The observed PI resistance mutations (V82A, V82F, V82S, M46I, M46L and I54V) are clinically significant because they are associated with highest levels of phenotypic resistance and/or strongest evidence for interfering with successful PI therapy. Among the seven patients, these mutations conferred high level resistance to ritonavir boosted Lopinavir and Atazanavir, which are the readily available PIs for second-line ART regimens in our setting. Darunavir, the only susceptible PI tested is still expensive and unavailable in public ART centers in Uganda where PIs are reserved for second-line ART regimens.
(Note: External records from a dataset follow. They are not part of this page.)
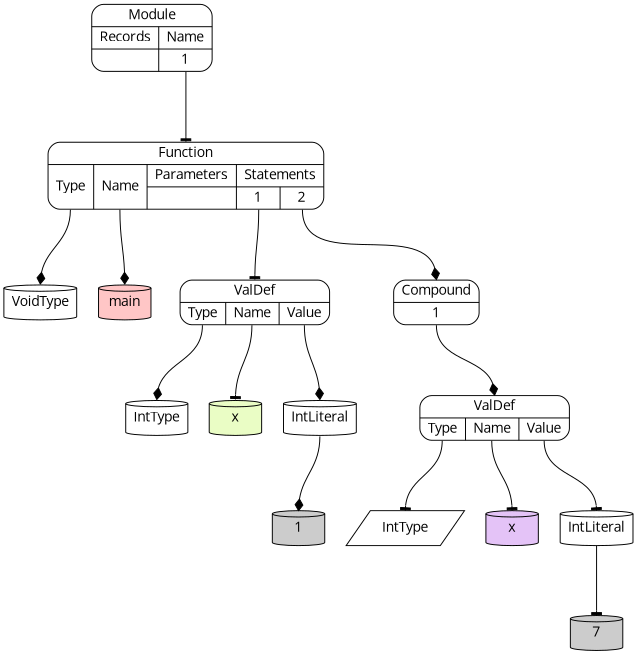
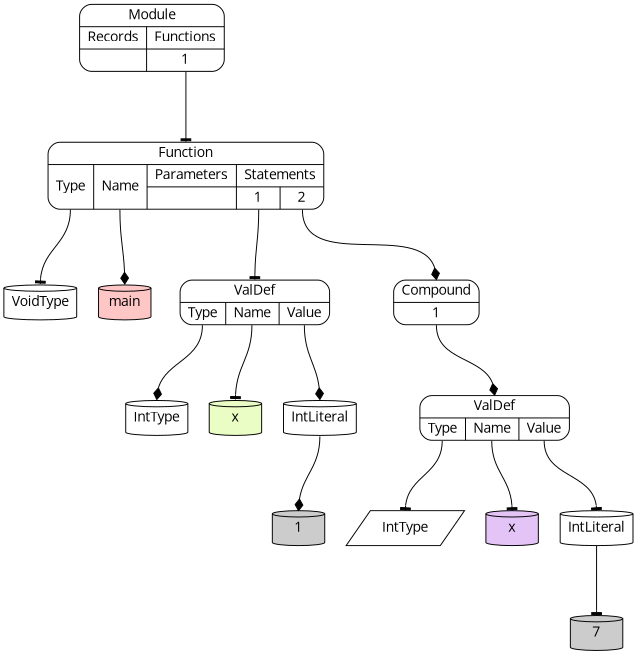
  digraph {
    fontname="Open Sans"
    nodesep=0.3
    ordering=out
    ranksep=1
    node [fillcolor=white fontname="Open Sans" shape=cylinder style=filled]
    edge [arrowhead=tee fontname="Open Sans" headport=n tailport="p0:s"]
    n1 [label=VoidType]
    n2 [fillcolor="#FFC6C6" label=main]
    n3 [label=IntType]
    n4 [fillcolor="#EAFDC5" label=x]
    n5 [fillcolor="#cccccc" label=1]
    n6 [label=IntLiteral]
    n7 [label="{ValDef|{<p0>Type|<p1>Name|<p2>Value}}" shape=Mrecord]
    n8 [label=IntType shape=parallelogram]
    n9 [fillcolor="#E4C3F7" label=x]
    n10 [fillcolor="#cccccc" label=7]
    n11 [label=IntLiteral]
    n12 [label="{ValDef|{<p0>Type|<p1>Name|<p2>Value}}" shape=Mrecord]
    n13 [label="{Compound|{<p0>1}}" shape=Mrecord]
    n14 [label="{Function|{<p0>Type|<p1>Name|{Parameters|{}}|{Statements|{<p3_0>1|<p3_1>2}}}}" shape=Mrecord]
-   n15 [label="{Module|{{Records|{}}|{Name|{<p1_0>1}}}}" shape=Mrecord]
+   n15 [label="{Module|{{Records|{}}|{Functions|{<p1_0>1}}}}" shape=Mrecord]
    n6 -> n5 [arrowhead=diamond tailport=s]
    n7 -> n3 [arrowhead=diamond]
    n7 -> n4 [tailport="p1:s"]
    n7 -> n6 [arrowhead=diamond tailport="p2:s"]
    n11 -> n10 [tailport=s]
    n12 -> n8
    n12 -> n9 [tailport="p1:s"]
    n12 -> n11 [tailport="p2:s"]
    n13 -> n12 [arrowhead=diamond]
-   n14 -> n1 [arrowhead=diamond]
+   n14 -> n1
    n14 -> n2 [arrowhead=diamond tailport="p1:s"]
    n14 -> n7 [tailport="p3_0:s"]
    n14 -> n13 [arrowhead=diamond tailport="p3_1:s"]
    n15 -> n14 [tailport="p1_0:s"]
  }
The emergence of HIV drug resistance is inevitable, owing to the high replication and mutation rates of HIV and ART being a life-long treatment. Therefore, as more people are switched to second-line ART, cases of second-line drug failure will increase and necessitate access to third-line or salvage regimens. In Uganda, routine viral load monitoring is not yet standard care, making early identification of treatment failures to prevent transmission of DRMs impossible. Uganda is yet to recommend HIV genotyping prior to ART initiation, therefore diagnosing transmitted HIV drug resistance is impossible. The strength of our study is the long duration on ART among our participants. A source of selection bias might be that some patients with virological failure might have died before enrolment. We also had limited information on confounders like adherence so our findings may not be generalizable. In conclusion, HIV drug resistance is a major challenge for HIV care programs in resource limited settings that have hitherto concentrated on increasing ART access. Therefore, ART programs in these settings should avail routine HIV viral load monitoring for prompt detection of virological failures, targeted HIV drug resistance testing to detect HIV drug resistance among ART failure as well as access to third-line ARV drugs like Darunavir.